I was combing through my programming archives again and came across an old Perl script called launch-leech.pl. This was a private script I used to maintain for the benefit of myself and a few friends. See, there was this site called Launch.com (URL doesn’t seem to do anything as of this writing but here’s the Wikipedia page). Purchased by Yahoo! in 2001, Launch still maintained their independent branding. They also carried a lot of music videos, of which I am a huge junkie. launch-leech.pl was the tool I used to download the videos. This was particularly useful since I stubbornly clung to dialup internet access until mid-2004 and it would have been impossible to stream video at any decent quality (though there were 56k streams, so like I said– not possible at any decent quality).
Technically
I followed Launch.com for many years. To be honest, I only “followed” in that I figured out where their “latest videos” URL lived and regularly polled it. Each video had either a 6-, 7-, or 8-digit unique ID that could be plugged into the launch-leech.pl script which would then have a conversation with the relevant servers, determine the correct streaming URL with the highest quality, then download and save the URL by handing it off to an external program (first ASFRecorder, though I later switched to mmsclient).
At one point, I even wrote a crawler that compiled an offline database of all the videos, their IDs and their metadata. I never thought of anything interesting to do with it, though.
Windows Media Legacy
During these glory days of leeching, Launch.com streamed using Windows Media. I admit, it’s a bit of a blur now — the site might have used Real or QuickTime, but I was obviously most in tune with the WM side. I remember when I first found the site circa 2000-2001, the videos were in MS MPEG-4v3, and the high quality bitrate was 300 kbits/sec. Eventually, Launch.com would stream WMV7, WMV8, and finally WMV9, with bitrates up to 700 kbits/sec. However, they never broke free of the 320×240 encoding resolution, which was frustrating. When I wasn’t able to notice any substantial difference between 300 and 700 kbits/sec, I felt it might be time to put those extra bits to work on a resolution upgrade.

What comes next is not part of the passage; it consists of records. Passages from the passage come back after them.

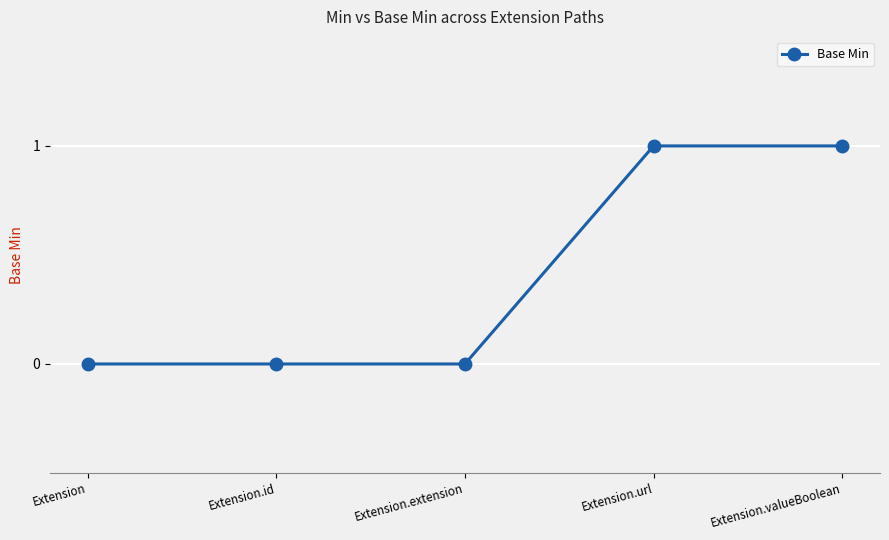

What position from the left is Extension.id?

2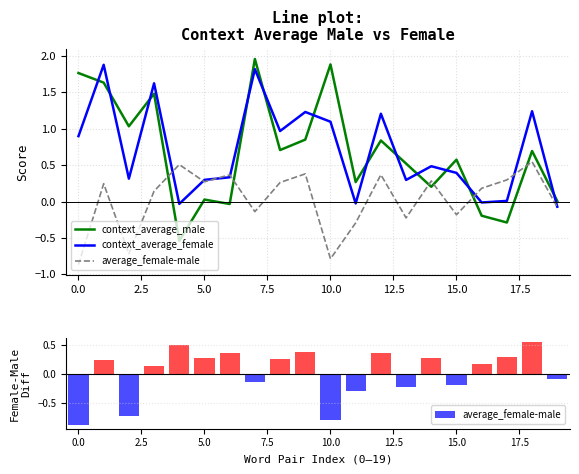

How many values in context_average_female are below zero?

4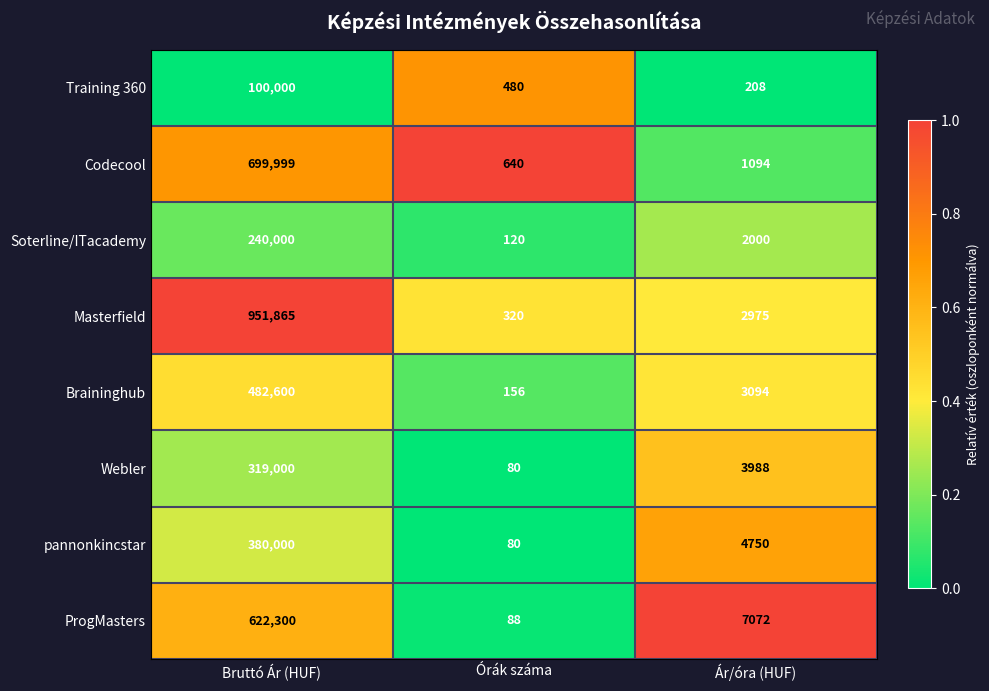

What is the minimum value shown in the chart?

80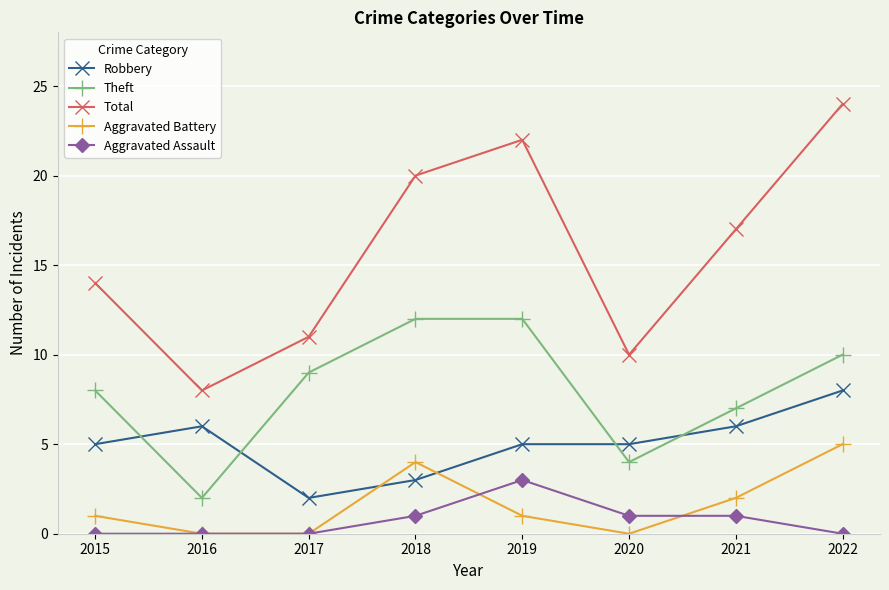

Reading left to right, list all the values displayed in this chart.

Robbery: 5	6	2	3	5	5	6	8
Theft: 8	2	9	12	12	4	7	10
Total: 14	8	11	20	22	10	17	24
Aggravated Battery: 1	0	0	4	1	0	2	5
Aggravated Assault: 0	0	0	1	3	1	1	0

At least they were nice enough to re-encode a number of old videos using better codecs and bitrates with each revision, thus prompting me to scan through the site collecting updated video IDs for download.
Epilogue
I don’t clearly remember when I stopped visiting Launch.com. Video-wise, the web has been a blur of Flash video ever since about 2006. Meanwhile, I spent a lot of time collecting a bunch of music videos in the first half of the decade only to find that pretty much every version of every music video made since the dawn of time is available on demand thanks to YouTube. I have found that this phenomenon manifests in many areas as internet technology marches on.
The Real Entertainment
The launch-leech.pl tool represents a recurring pattern for me. I derive as much — if not more — entertainment from creating programs like launch-leech.pl (and implicitly reverse engineering something in the process; in this case, a website) as I do from the intended entertainment media itself. I seem to have this issue a lot with games, too.

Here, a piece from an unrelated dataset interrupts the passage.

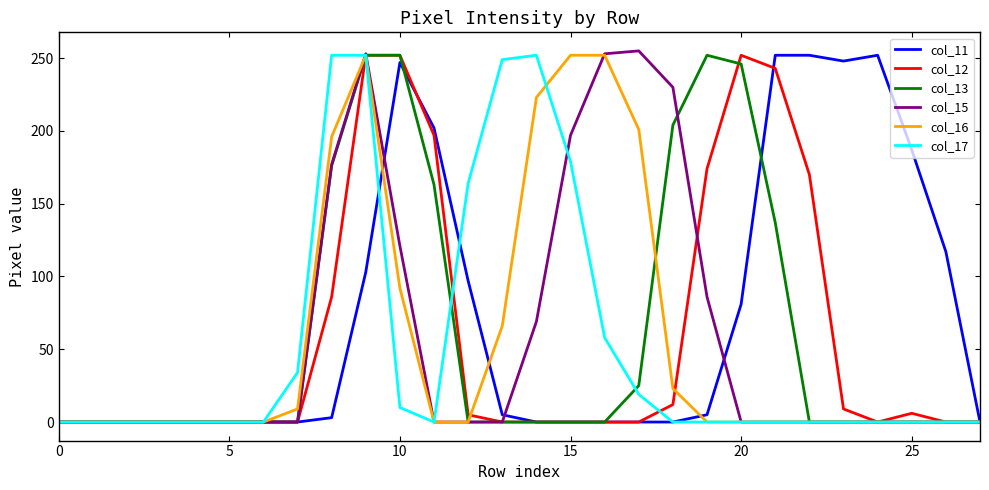

What is the greatest value displayed?

255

Is this an issue for anyone else? Am I the only one who would rather play with the box that a shiny toy comes packaged in?
cool story bro!
i’ve been doing similar video downloader scripts for youtube, myspace, soundcloud & more recently
http://launch.yahoo.com redirects to http://new.music.yahoo.com/
whats fun now, you run into archive.org and find an old streaming media page… find the source or playlist and get lucky when the video was never deleted off akamai.
since i’m no programmer and i’m quite lazy, i used any tool you nice people would throw online. e.g. http://web.archive.org/web/20050305162307/http://www.strix.org.uk/misc/launch.yahoo/launch_streams.php
I did this for iTunes music videos- some guy had a site that listed all of them, and I downloaded the page, removed all the markup, and fed the list of URLs into wget. Sadly, I never got around to renaming them- they all have an alphanumeric name.
@compn: Archive.org is where I found the old logos for this post but I wasn’t able to find any useful streaming information. So, good detective work.
@Steve: That’s odd– I thought all iTunes music videos were DRM’d, at least the purchased ones, and even the freely downloadable ones as well as the sample clips.
The ones I got weren’t- just tried one and it played fine with FFplay.
In fact, the links are still valid- I tried the page I had saved with the name to ID mapping, and the first link I tried worked.
If you’re interested, send me an email and I’ll get you the page.